Il boiardo dello “spiacevolissimo episodio”
Negli anni moretti è stato il dirigente di Ferrovie più contestato dalle famiglie dei 32 morti per diverse sue uscite controverse. In un’occasione, per esempio, durante un’audizione in Parlamento, aveva definito il disastro “lo spiacevolissimo episodio di Viareggio”. Aveva dichiarato poi tra l’altro che “quando si verifica un incidente per ciascuno di noi, all’interno di Ferrovie dello Stato, si apre un calvario. Perché già conosciamo il film a cui dovremo assistere: è sempre colpa nostra” e anche “quando c’è un incidente, sembra che caschi il mondo. Bisognerebbe anche razionalizzare oltre l’emozione del momento che è anche comprensibile”. L’associazione delle vittime aveva definito la rinuncia alla prescrizione del manager “arrogante demagogia“: “Ciò che ci offende e indigna fortemente – scrisse in una nota Marco Piagentini, sopravvissuto con dolorose conseguenze al disastro del 2009 e presidente dell’associazione Il Mondo che Vorrei – è l’affermazione che ha fatto, in base alla quale la sua scelta sarebbe derivata dal rispetto delle vittime. Questo è totalmente falso, mai in 10 anni il cavalier Moretti ha avuto atteggiamenti di serio e doveroso rispetto a partire dalla non rinuncia del Cavalierato, e anche oggi nell’atteggiamento di fuga anticipata senza aspettare e rispettare la conclusione dell’udienza”.

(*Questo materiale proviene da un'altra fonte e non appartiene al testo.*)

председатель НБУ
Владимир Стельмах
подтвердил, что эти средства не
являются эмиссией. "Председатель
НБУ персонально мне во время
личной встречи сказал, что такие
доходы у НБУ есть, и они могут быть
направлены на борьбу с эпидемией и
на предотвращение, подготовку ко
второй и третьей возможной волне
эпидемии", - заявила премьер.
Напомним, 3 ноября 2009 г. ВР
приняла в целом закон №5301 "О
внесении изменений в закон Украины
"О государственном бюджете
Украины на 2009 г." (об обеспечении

I fatti del 29 giugno 2009: il fiume di fuoco di Viareggio
Nella serata del 29 giugno 2009 un treno che trasporta gpl attraversa la stazione di Viareggio. Un asse sotto a un carro si spezza, si scoprirà che è corroso. Sono le 23,48. Il treno deraglia, i due macchinisti se ne accorgono dopo 10 secondi perché in cabina c’è rumore e nessun controllo retrovisivo. Frenano, danno l’allarme, scappano, si salvano: potranno raccontare di non aver fatto errori. Da quel giorno non sono più saliti su un treno. Quattro dei 14 carri-cisterna si ribaltano. Uno si squarcia. Il gpl esce, esplode, il boato si sente per chilometri. Le fiamme invadono le strade vicine alla ferrovia, le case crollano. Si raggiungono i 300 gradi.

Molti dei feriti – quasi tutti ustionati dal gas incendiato che corre lungo le strade, fin dentro le case – vengono trasportati nei centri grandi ustionati di PisaGenovaPadova. Alcune persone muoiono carbonizzate, intere famiglie scompaiono, come gli AyadHamza, 16 anni, muore cercando di salvare la sorellina Iman, 3. Né loro né i genitori ce la fanno, sopravvive la sorella Ibi. Altri bambini muoiono: Lorenzo Piagentini, 2 anni, e il fratello Luca, 4 anni, con la mamma Stefania. Bruciano i giovani, come (dopo 42 giorni di agonia) Emanuela Menichetti, 21 anni, e Sara Orsi, 24, e gli anziani. Il più vecchio è Mario Pucci, ha 90 anni. Il conto finale è di 32 vittime.